** Data section follows **

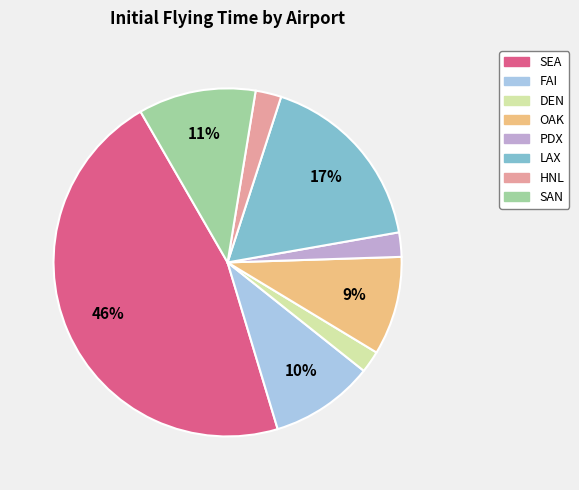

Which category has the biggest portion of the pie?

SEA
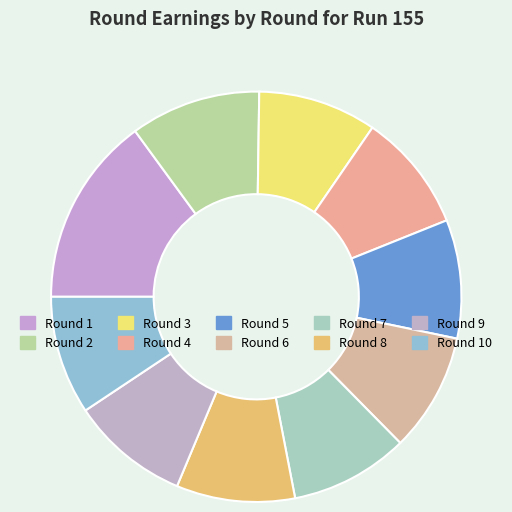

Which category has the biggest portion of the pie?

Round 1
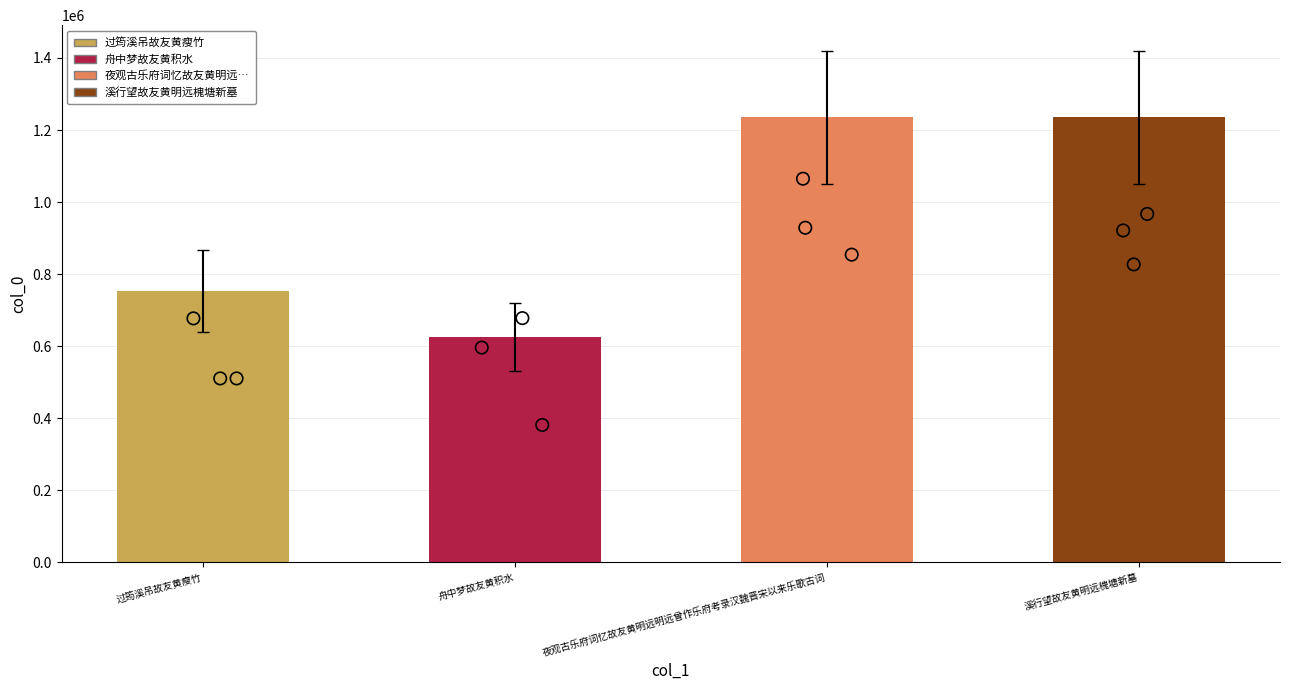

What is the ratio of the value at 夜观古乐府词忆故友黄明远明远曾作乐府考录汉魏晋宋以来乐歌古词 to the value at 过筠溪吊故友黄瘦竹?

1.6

** End of Data section **

* Exercise directions *
Pull out every line above with its wording unchanged, and leave the pictures out.

* Answer to the exercise *
Which category has the biggest portion of the pie?

SEA

Which category has the biggest portion of the pie?

Round 1

What is the ratio of the value at 夜观古乐府词忆故友黄明远明远曾作乐府考录汉魏晋宋以来乐歌古词 to the value at 过筠溪吊故友黄瘦竹?

1.6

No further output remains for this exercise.